Ebbene, c’è da dire che stereotipo può essere molto pericoloso, ed è pervasivo. Oltre tre anni fa lo Spiegel pubblicò un editoriale che fece clamore: scriveva, l’autorevole settimanale tedesco, che la Germania ha “un’immagine distorta e fatale dell’Italia”, un’immagine che finirà per “fare a pezzi l’Unione europea”. Quest’immagine, argomentava l’autore dell’articolo, era frutto proprio della prevalenza dello stereotipo, su su fino alla classe politica.
Il problema, affermava il giornale, era “tutta questa arroganza tedesca che – non solo adesso, ma soprattutto adesso – è particolarmente tragica” (il riferimento era al Covid, che in quel momento colpiva in maniera dura soprattutto il Bel Paese, con la sfilza delle bare a Bergamo). E non solo perché “la solita lagna tedesca ha a che fare con la realtà della vita degli italiani quanto i crauti hanno a che vedere con le abitudini alimentari dei tedeschi”: lì si parlava in particolare dell’idea dell’Italia che non risparmia, spendacciona, che si fa beffe del bilancio europeo, controargomentando che “l’Europa rischia di sprofondare nel dramma, non perché gli italiani sono fuori strada, ma a causa di una parte predominante della percezione tedesca”.
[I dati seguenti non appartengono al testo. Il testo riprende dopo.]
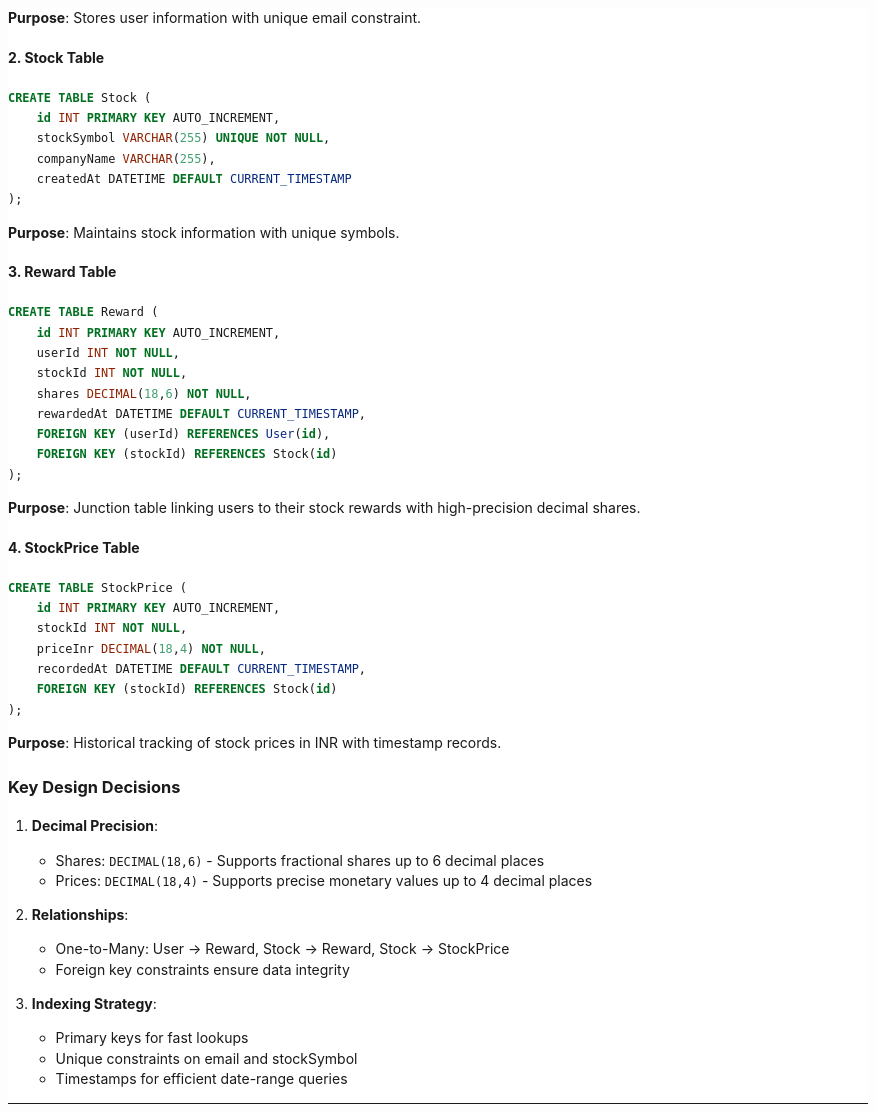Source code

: **Purpose**: Stores user information with unique email constraint.

#### 2. Stock Table
```sql
CREATE TABLE Stock (
    id INT PRIMARY KEY AUTO_INCREMENT,
    stockSymbol VARCHAR(255) UNIQUE NOT NULL,
    companyName VARCHAR(255),
    createdAt DATETIME DEFAULT CURRENT_TIMESTAMP
);
```

**Purpose**: Maintains stock information with unique symbols.

#### 3. Reward Table
```sql
CREATE TABLE Reward (
    id INT PRIMARY KEY AUTO_INCREMENT,
    userId INT NOT NULL,
    stockId INT NOT NULL,
    shares DECIMAL(18,6) NOT NULL,
    rewardedAt DATETIME DEFAULT CURRENT_TIMESTAMP,
    FOREIGN KEY (userId) REFERENCES User(id),
    FOREIGN KEY (stockId) REFERENCES Stock(id)
);
```

**Purpose**: Junction table linking users to their stock rewards with high-precision decimal shares.

#### 4. StockPrice Table
```sql
CREATE TABLE StockPrice (
    id INT PRIMARY KEY AUTO_INCREMENT,
    stockId INT NOT NULL,
    priceInr DECIMAL(18,4) NOT NULL,
    recordedAt DATETIME DEFAULT CURRENT_TIMESTAMP,
    FOREIGN KEY (stockId) REFERENCES Stock(id)
);
```

**Purpose**: Historical tracking of stock prices in INR with timestamp records.

### Key Design Decisions

1. **Decimal Precision**: 
   - Shares: `DECIMAL(18,6)` - Supports fractional shares up to 6 decimal places
   - Prices: `DECIMAL(18,4)` - Supports precise monetary values up to 4 decimal places

2. **Relationships**:
   - One-to-Many: User → Reward, Stock → Reward, Stock → StockPrice
   - Foreign key constraints ensure data integrity

3. **Indexing Strategy**:
   - Primary keys for fast lookups
   - Unique constraints on email and stockSymbol
   - Timestamps for efficient date-range queries

---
E qui cadeva l’asino, come si suol dire: “Forse è per colpa dei tanti film sulla mafia”, insinuava il settimanale tedesco ironizzando sui rispettivi stereotipi tra i due paesi, “forse è solo l’invidia per il fatto che l’Italia ha il clima migliore, il cibo migliore, più sole e il mare”.
Ora, battute a parte, è notevole che a scrivere queste righe sia stato proprio lo Spiegel, che negli anni settanta pubblicò una copertina estremamente controversa – passata alla storia – che ancora oggi viene presa ad esempio in quanto a potenza dello stereotipo: sotto il titolo “Meta vacanziera: Italia” la foto era un piattone di spaghetti con sopra una rivoltella. Il concorrente italiano Epoca se ne uscì con una risposta in tono: “In Germania stanno meglio?” era il titolo, l’immagine recava un piatto di crauti con sopra degli immensi Wurstel e un grosso manganello nero. Sì: l’apoteosi dello stereotipo per rispondere ad uno stereotipo. E’ la solita tiritera: “noi” contro “loro”, intere categoria prese come monadi inscindibili, come non fossimo, ciascuno di noi, storie diversissime l’uno dall’altro anche all’interno delle nostre teoriche patrie, che siano geografiche o morali, etniche o culturali. Perché la verità, alla fine dei giochi, è un’altra: ognuno di noi è un vortice di storie, un crocevia di appartenenze, un crogiuolo di contraddizioni.
E allora vien da pensare che le nuove serie italiane – The Good Mothers tra queste – possono fare un lavoro importante, per quanto difficilissimo, nello smontare e rimodulare le meccaniche dei cliché italiani: le donne all’interno e intorno alla criminalità organizzata così come la lunghissima teoria di preti, santi, carabinieri, scienziati, imprenditori e statisti tutti nobilissimi che formano da svariate decadi l’ossatura fondante delle fiction tricolori.
Perché sì, pure questo va detto: tra marescialli napoletani simpatici e commissari milanesi un po’ ostici, le zie Gine molto empatiche e sagge, mafiosi cattivissimi ma intensi e mamme straordinarie in cucina che hanno scompensi cardiaci se il figlio a 35 anni annuncia che se va di casa, il racconto popolare dell’Italia ha bisogno di una bella rifondazione. Che, in effetti, è già iniziata da tempo, ma bisogna continuare a sostenerla convintamente: ché la via dell’emancipazione dallo stereotipo è lunga e infestata dai fantasmi delle buone intenzioni. Che producono nuovi stereotipi. Un bel labirinto, non c’è che dire.